▶ Soal 1:
Menurut tulisan perjalanan tentang Siem Reap dan ranjau darat, tikus pemburu ranjau dilatih untuk mencium apa?
▶ Soal 2:
Teruskan tulisan perjalanan tentang Siem Reap dan tikus pemburu ranjau, dimulai tepat setelah kalimat terakhirnya.

▶ Teks Dokumen:
BLI, Kamboja - Siem Reap merupakan kota populer sebagai pintu gerbang ke kawasan Angkor, yang menjadi tujuan utama wisatawan dunia. Sama halnya dengan saya dan kedua teman saya, Welah dan Julia. Kami mengunjungi "The city of Temples" yang mempunyai lebih dari 1000 kuil ini pada awal bulan Agustus lalu.
Kami datang melalui Poipet, kota perbatasan antara Thailand dan Kamboja. Setiba di pusat transportasi utama antara kota Siem Reap-Bangkok ini, kami melihat cukup banyak pengemis jalanan. Beberapa diantaranya tanpa kaki.
Menurut Bong Cheni, sopir sekaligus guide yang menjemput kami, para pengemis tersebut adalah korban "landmines" atau ranjau darat yang masih banyak berserakan di tanah Kamboja. Katanya, untuk mengidentifikasi area ranjau, mereka menggunakan jasa tikus. Hah!?
Bong Cheni pun bercerita panjang. Setelah perang konflik rezim Khmer Roughe (Khmer Merah) tahun 1970, masih banyak ditemukan ranjau yang tersisa hingga sekarang. Ribuan orang yang kebanyakan adalah penduduk, terluka dan terbunuh setiap tahun karenanya.
Tiap bulan terdapat sekitar 300 sampai 700 orang diamputasi karena terinjak ranjau. Pada tahun 2012 ada lebih dari 4000 korban ranjau.
Film garapan Angelina Jolie berjudul "First They Killed My Father" bermain di ingatan saya. Saat Loung, seorang anak perempuan berusia 5 tahun dilatih paksa untuk memasang ranjau ketika perang sipil di Kamboja.
Lanjut Bong Cheni, di beberapa tempat dekat Seam Reap, terdapat pusat pelatihan tikus-tikus pemburu ranjau. Tikus-tikus ini dilatih untuk mencium TNT, serbuk bahan peledak dinamit. Kenapa tikus, bukan orang atau anjing?
Orang dengan detektor logam tidak hanya mempertaruhkan nyawa mereka namun akan membutuhkan waktu lebih lama yaitu sampai 5 hari untuk menemukan ranjau.
Anjing yang juga bisa dilatih, namun lebih mahal dan sulit kondisikan, karena berat tubuh yang bisa mengancam nyawa mereka. Karenanya, mereka menggantikannya dengan tikus.
Tubuh tikus lebih ringan dan kecil dengan penciuman tajam, akan lebih ‘aman’ untuk mengidentifikasikan titik ranjau yang terkubur di bawah tanah.

▶ Data Ditampilkan:
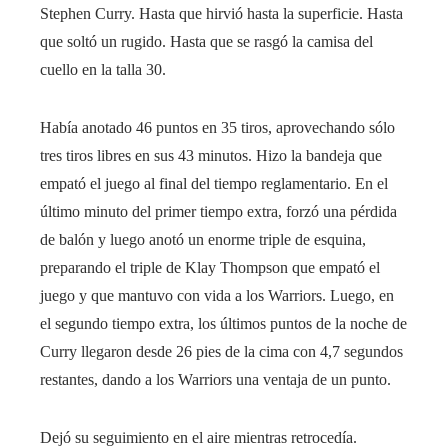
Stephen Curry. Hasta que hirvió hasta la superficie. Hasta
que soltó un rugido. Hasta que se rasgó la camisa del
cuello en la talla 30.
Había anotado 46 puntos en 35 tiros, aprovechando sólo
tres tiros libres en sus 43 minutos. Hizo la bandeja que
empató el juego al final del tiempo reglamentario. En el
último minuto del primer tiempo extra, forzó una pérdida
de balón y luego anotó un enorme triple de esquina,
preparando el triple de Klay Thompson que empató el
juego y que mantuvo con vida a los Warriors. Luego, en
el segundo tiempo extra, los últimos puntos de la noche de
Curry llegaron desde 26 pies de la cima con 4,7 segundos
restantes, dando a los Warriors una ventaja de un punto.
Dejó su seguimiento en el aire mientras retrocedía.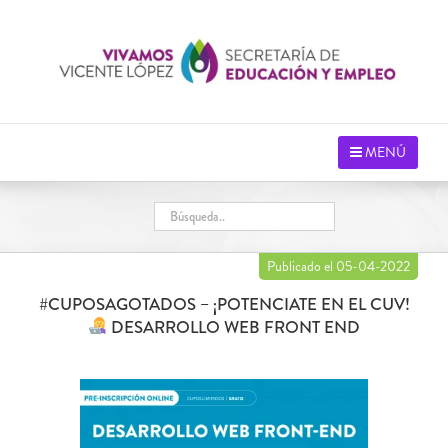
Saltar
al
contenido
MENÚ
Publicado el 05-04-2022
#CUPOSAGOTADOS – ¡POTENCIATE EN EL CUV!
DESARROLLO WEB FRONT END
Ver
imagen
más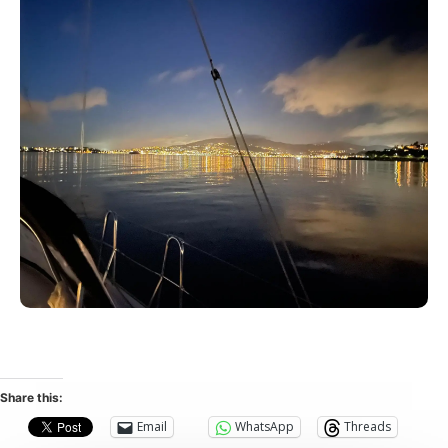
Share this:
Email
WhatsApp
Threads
--
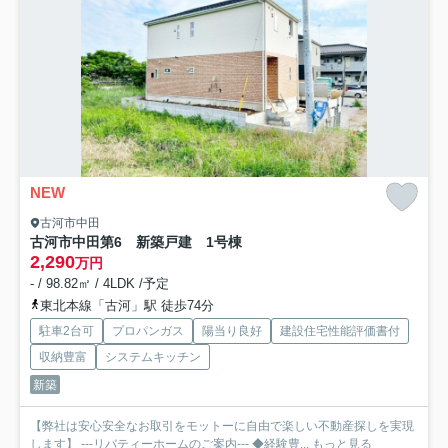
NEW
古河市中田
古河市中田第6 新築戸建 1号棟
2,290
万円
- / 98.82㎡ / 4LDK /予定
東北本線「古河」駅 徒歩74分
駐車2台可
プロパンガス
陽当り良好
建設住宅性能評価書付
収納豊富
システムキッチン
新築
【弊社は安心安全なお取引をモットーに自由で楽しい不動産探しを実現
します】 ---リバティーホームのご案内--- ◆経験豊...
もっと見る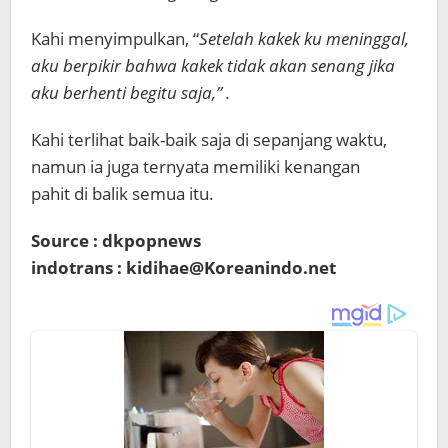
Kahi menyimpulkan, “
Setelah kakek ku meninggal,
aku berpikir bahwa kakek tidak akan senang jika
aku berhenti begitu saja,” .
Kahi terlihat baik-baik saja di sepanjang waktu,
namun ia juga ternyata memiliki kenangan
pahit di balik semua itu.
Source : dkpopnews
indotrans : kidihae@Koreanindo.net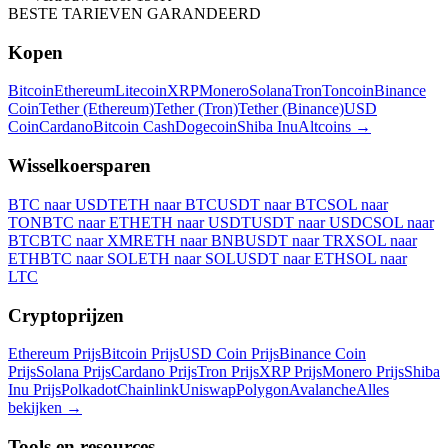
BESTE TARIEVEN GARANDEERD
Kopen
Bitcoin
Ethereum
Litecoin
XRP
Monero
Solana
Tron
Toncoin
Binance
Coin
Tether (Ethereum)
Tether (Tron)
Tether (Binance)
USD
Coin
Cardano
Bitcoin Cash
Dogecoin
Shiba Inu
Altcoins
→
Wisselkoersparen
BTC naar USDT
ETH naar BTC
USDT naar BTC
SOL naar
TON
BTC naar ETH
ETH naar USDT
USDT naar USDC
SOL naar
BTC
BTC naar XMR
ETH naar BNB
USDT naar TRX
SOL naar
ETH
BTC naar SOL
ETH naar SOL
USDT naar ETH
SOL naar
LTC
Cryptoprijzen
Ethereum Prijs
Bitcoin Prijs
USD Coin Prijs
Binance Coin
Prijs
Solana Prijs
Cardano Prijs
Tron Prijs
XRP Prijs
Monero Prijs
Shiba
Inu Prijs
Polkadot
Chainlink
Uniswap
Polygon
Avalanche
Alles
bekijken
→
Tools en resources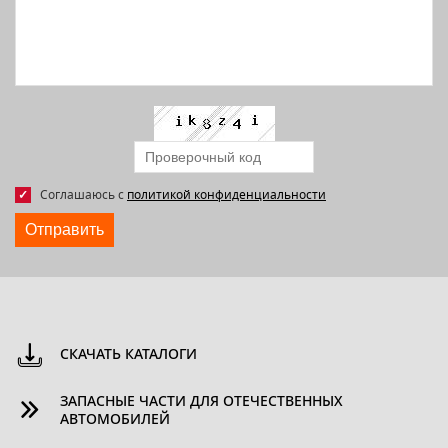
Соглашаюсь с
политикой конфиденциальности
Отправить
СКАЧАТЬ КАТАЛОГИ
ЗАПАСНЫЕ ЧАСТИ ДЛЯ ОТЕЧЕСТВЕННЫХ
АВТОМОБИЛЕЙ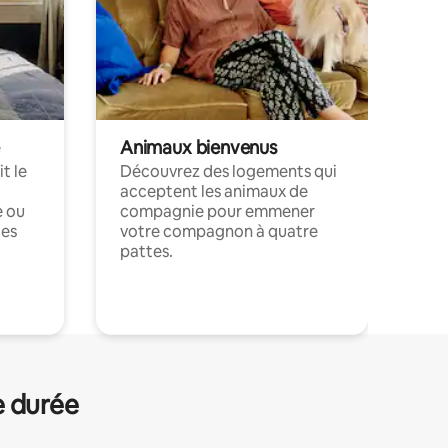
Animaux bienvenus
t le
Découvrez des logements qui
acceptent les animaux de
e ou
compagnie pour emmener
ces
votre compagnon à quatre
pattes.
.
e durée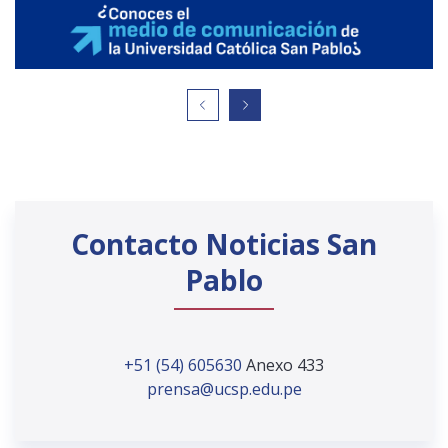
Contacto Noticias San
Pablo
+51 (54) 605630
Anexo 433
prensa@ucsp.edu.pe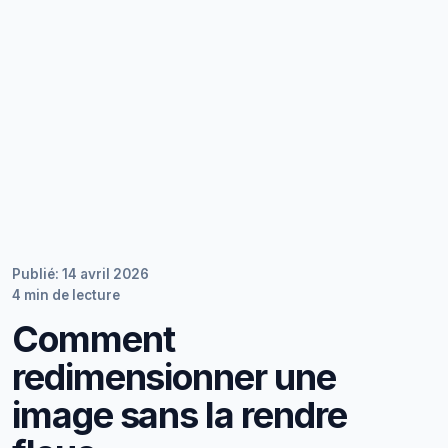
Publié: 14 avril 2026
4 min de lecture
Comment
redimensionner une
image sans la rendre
---
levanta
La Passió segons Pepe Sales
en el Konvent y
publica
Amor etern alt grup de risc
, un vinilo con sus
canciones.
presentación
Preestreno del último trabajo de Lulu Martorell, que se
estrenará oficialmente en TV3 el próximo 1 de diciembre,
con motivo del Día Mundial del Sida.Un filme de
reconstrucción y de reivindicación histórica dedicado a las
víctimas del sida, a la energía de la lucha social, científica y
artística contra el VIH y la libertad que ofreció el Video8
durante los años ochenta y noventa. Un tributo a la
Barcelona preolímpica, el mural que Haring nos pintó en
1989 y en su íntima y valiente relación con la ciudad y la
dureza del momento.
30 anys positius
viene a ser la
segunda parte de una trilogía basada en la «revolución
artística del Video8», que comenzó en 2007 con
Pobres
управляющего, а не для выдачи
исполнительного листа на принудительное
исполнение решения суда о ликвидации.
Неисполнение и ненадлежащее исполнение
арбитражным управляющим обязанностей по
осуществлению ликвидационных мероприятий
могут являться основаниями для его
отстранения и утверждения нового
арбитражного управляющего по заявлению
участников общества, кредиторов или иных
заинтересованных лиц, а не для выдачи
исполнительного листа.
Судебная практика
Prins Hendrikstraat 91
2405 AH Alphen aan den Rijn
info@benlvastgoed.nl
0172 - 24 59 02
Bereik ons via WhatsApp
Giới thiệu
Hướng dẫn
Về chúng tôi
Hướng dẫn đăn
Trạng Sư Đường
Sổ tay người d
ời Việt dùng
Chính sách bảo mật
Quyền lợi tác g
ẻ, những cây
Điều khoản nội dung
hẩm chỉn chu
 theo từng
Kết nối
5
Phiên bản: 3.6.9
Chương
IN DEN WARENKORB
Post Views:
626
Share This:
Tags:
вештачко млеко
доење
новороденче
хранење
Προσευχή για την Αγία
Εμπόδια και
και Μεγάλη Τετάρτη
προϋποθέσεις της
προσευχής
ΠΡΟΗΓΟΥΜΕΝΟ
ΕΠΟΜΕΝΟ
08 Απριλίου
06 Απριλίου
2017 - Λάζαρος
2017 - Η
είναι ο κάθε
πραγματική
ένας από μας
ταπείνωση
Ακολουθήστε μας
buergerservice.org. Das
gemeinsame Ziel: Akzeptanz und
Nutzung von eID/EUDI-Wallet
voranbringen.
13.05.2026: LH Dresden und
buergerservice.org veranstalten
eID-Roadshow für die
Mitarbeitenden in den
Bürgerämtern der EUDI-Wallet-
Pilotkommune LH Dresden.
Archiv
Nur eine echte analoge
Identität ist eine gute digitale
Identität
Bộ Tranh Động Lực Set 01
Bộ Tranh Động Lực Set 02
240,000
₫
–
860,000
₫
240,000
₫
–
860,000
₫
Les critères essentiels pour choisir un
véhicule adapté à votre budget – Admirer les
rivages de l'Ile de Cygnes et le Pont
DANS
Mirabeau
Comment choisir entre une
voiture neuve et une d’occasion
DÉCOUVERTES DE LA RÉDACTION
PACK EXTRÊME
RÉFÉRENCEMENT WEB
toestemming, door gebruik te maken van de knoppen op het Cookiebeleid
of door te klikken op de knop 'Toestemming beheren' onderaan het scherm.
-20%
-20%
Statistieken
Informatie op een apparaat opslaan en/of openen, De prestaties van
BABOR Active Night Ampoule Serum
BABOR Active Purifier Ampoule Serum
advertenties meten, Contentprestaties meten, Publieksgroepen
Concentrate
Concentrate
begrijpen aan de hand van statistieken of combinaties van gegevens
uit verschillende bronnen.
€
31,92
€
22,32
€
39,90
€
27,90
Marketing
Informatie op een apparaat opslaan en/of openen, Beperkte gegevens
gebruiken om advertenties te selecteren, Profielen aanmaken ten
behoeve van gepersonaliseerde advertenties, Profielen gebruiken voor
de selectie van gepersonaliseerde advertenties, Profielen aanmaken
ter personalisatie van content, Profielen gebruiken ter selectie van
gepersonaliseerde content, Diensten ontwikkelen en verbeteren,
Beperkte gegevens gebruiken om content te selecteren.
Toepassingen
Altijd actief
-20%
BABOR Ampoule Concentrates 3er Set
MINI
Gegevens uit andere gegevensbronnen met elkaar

▶ Ruang Jawaban 1:
TNT, serbuk bahan peledak dinamit.

▶ Ruang Jawaban 2:
Cambodian Mine Action Center bekerja sama dengan organisasi non-profit asal Belgia bernama APOPO mengimpor tikus raksasa Gambia dari Tanzania, Afrika Timur. Tikus-tikus ini memiliki penglihatan buruk, namun indra penciuman luar biasa tajam, sehingga dapat menemukan bahan peledak dengan cepat.
Bong Cheni menunjuk ke arah sebuah bangunan yang kami lewati. "Itu adalah gedung Mine Detection Rats Museum. Di sana tercatat hampir 20.000 orang terbunuh sejak tahun 1979," katanya
Setelah dua jam perjalanan darat dari Poipet, kami tiba di Siem Reap. Kota pusat turis di Kamboja ini sangat sederhana dibanding dengan Phnom Phen, ibu kota negara bekas jajahan Perancis (1863 sampai 1953).
Bong Cheni menurunkan kami di lobi hotel dengan kisah tikus-nya yang belum selesai. "Saya lanjutkan ceritanya besok!" katanya.
Angkor Wat
Tepat jam empat subuh, kami dijemput Bong Cheni. Agenda hari ini adalah untuk mengunjungi kawasan kuil Angkor. Dengan membayar sewa transportasi seharga total Rp 600.000, Bong Cheni berjanji akan mengantar kami keliling kuil, sejak matahari terbit hingga terbenam.
Luas kawasan Angkor adalah 400 kilometer persegi atau setara dengan kota Palembang. Pasti puas!
Tiket masuk ke kawasan Angkor cukup mahal, yaitu 37 dollar AS untuk sehari, 62 dollar AS untuk tiga hari dan 72 dollar AS untuk tiket seminggu per orang.
Kami hanya membeli tiket harian. Uniknya, tiket berlatar belakang Kuil Angkor ini tercetak foto kami masing-masing, yang bisa kami bawa pulang sebagai "tanda mata".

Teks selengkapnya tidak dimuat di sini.